PETRON Corp. is willing to sell its refinery assets back to the government to help it address the inflationary impact of escalating oil prices on the economy.
But the government, through Energy Secretary Jose Rene Almendras, said in a text message when asked for comment that there has so far been no discussion on the offer.
In a letter to the Department of Energy, a copy of which was forwarded to the Philippine Stock Exchange on Thursday, Petron Chairman and Chief Executive Ramon Ang informed Almendras his company was open to the idea of the government reinvesting in Petron.
“In particular, we are ready to offer our refinery assets [the Petron Bataan Refiner Complex in Limay, Bataan] for possible reacquisition by the government if this will assist in attaining the government’s objectives at this time,” Ang said in his letter.
The executive cited the “public clamor” for the government to reinvest in Petron so that it can attain an “effective participation” in the industry.
The government owned all of Petron until 1994, when it sold 40 percent of it to Saudi Aramco and 20 percent in a public offering. San Miguel Corp., which now owns 68 percent of Petron, can also sell a stake to the government, Ang said in a phone interview with Bloomberg News on Thursday.
Analysts said Petron could now afford to offer the Bataan refinery, given that its parent San Miguel Corp. would gain another refiner in Malaysia through the acquisition of a 65-percent stake in Esso Malaysia.
The acquisition would include Esso Malaysia’s refinery in Port Dickinson, which has a processing capacity of 88,000 barrels per day, but only averaged about half that amount in 2010, earlier reports showed.
“They might not need both refinery assets and one could be more efficient than the other.

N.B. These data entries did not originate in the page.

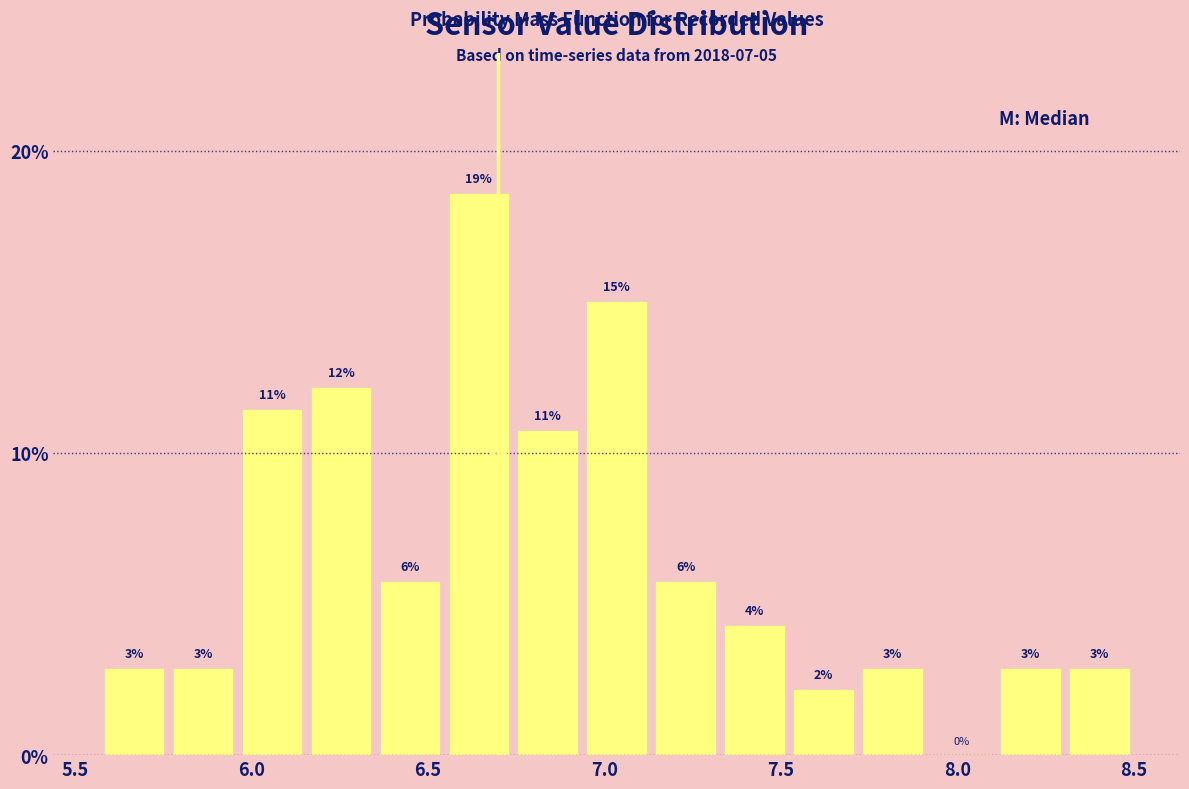

Read against the x-axis, roughly where is the centre of the tallest bar?

6.65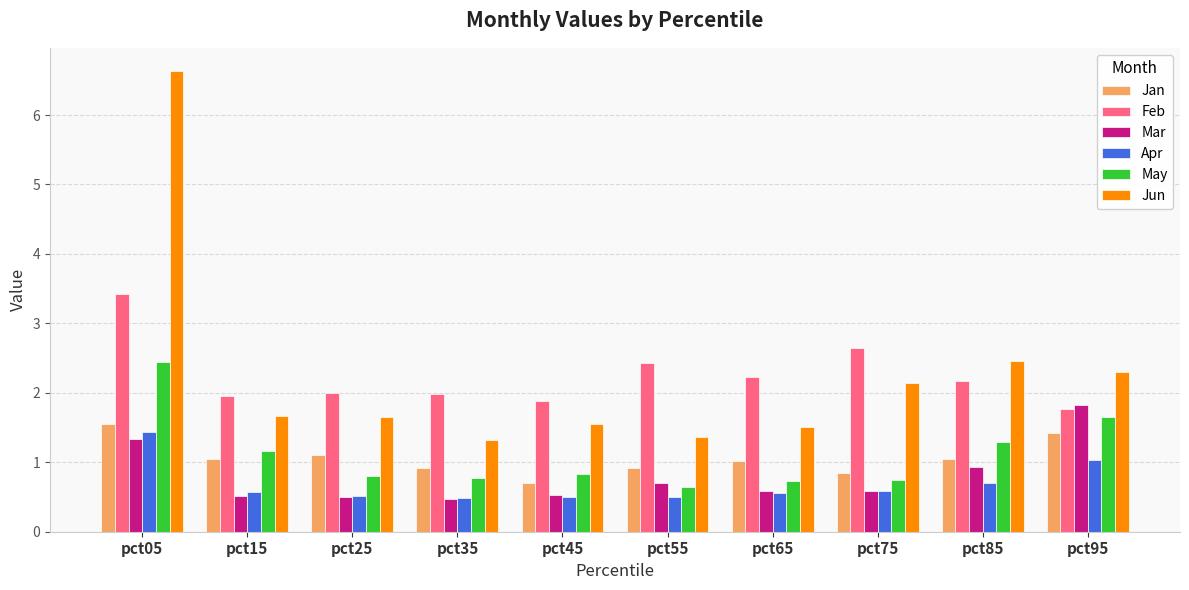

Is the value of Mar at pct35 greater than the value of Jun at pct45?

No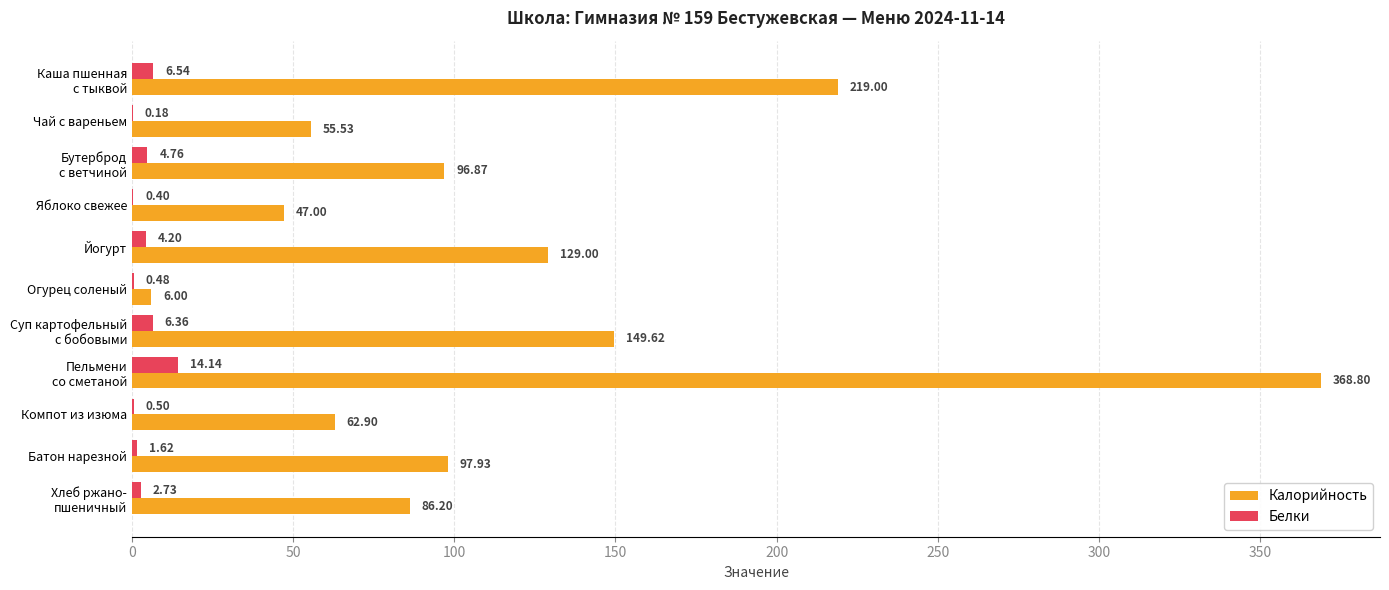

Which series changed the most between Чай с вареньем and Йогурт?

Калорийность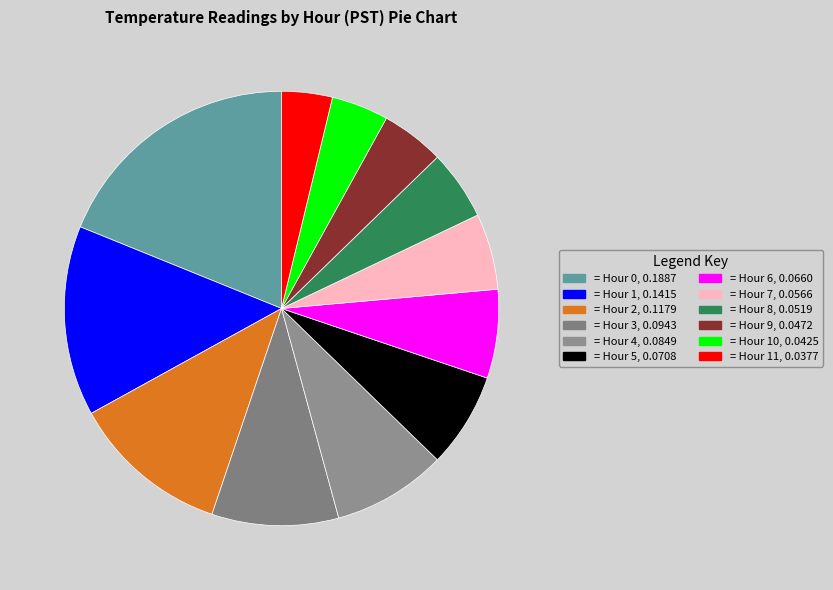

Count the number of slices in the pie.

12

Petron could easily import from Malaysia,” Joey Roxas, president of stock-brokerage firm Eagle Equities Inc., said.
The issue now would be how the refinery asset will be valued and whether the government would be willing to pay for it.
“If the government will [re-acquire] the refinery, we are not sure where it will supply the oil,” Maria Arlysa Narciso, equities analyst with AB Capital Securities Inc., said in a separate interview.
Petron is ready to discuss the appointment of a third party to determine the structure and valuation of a sale, Ang said in the letter.
According to Ang, having control of the largest petroleum refining assets in the country would put the government in a better position to develop and devise comprehensive and long-term programs and solutions.
Through this acquisition, Ang said, the government will enjoy “significant influence” on the supply and prices of petroleum products in the country.
The continuing rise in the prices of petroleum products has led to the ongoing discussion in Congress to revisit the Downstream Oil Industry Deregulation Law, or Republic Act 8479. A number of bills have also been proposed in both chambers of Congress to implement measures for the government to stabilize prices and secure continuous supply of petroleum products in the country—developments that Ang mentioned in his letter.
Ang said Petron fully supports the thrust of the government to counter the adverse effect of high oil prices on the economy. But he also said Petron believes that going back to the regulated regime was “not the solution.”
He said the recent increases in oil prices were not dictated by oil companies but by worldwide market forces.
“We believe deregulation has been most beneficial to the economy as well as to the downstream oil industry and should be continued to be implemented by the government,” Ang said.